Tuesday, April 10, 2012
Steamboat Springs In its raw form, rattlesnake venom is a milky yellow liquid designed to kill anything it enters. But in a University of Northern Colorado science lab, the proteins and enzymes hidden inside the venom are being extracted and eyed for their potential to heal.
Steamboat Springs High School senior Madeleine Traverse spent six weeks of summer 2010 in the lab in Greeley studying the intricacies and the composition of the venom that varies even between subspecies of rattlesnakes. She was one of many researchers who are working to determine whether the proteins in the venom can benefit the medical community.
“The first week, I had to sit down with a stack of research papers and really study,” she said. “I didn’t know anything about rattlesnakes.”
Traverse then researched how a particular protein in the snake venom interacts with a protein in a bite victim to interrupt the clotting of blood. In nature, the venom protein usually causes the victim of the rattlesnake bite to bleed to death. But Traverse said scientists and doctors are trying to determine whether proteins in the venom could be used to treat and prevent deadly ailments like blood clots.
“We’ve barely even scratched the surface of snake research,” Traverse said Tuesday in her high school science lab. “In their arms race with birds and mammals, each snake has developed proteins that make up their venom that is lethal.”
She conducted her research as a student in the Frontiers of Science Institute program that paired 30 Colorado high school juniors and seniors with graduate students and college professors on special projects.
Traverse found out this month that her work will be incorporated into papers being published in the science journal “Toxicon” and the “Journal of Comparative and Integrative Biology.”
“It’s a big deal to get published in a paper like this,” high school science teacher Cindy Gay said. “A lot of people don’t get published until graduate school.”

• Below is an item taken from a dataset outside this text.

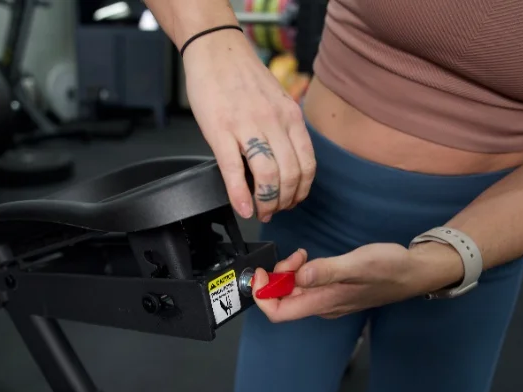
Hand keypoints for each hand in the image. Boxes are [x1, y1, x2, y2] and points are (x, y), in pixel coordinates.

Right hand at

Traverse said she never considered herself to be a “snake person.” She also didn’t anticipate she would ever have to work alongside large venomous snakes.
But before the end of the six-week research project, she eagerly went herping, or reptile searching, with graduate students hoping to bag their next specimens.
“There’s so much cultural stigma with snakes, and going into it, I had my own trepidation of dealing with snake venom,” Traverse said. “It’s not something you would think of as being conducive to any research that could help people at all.”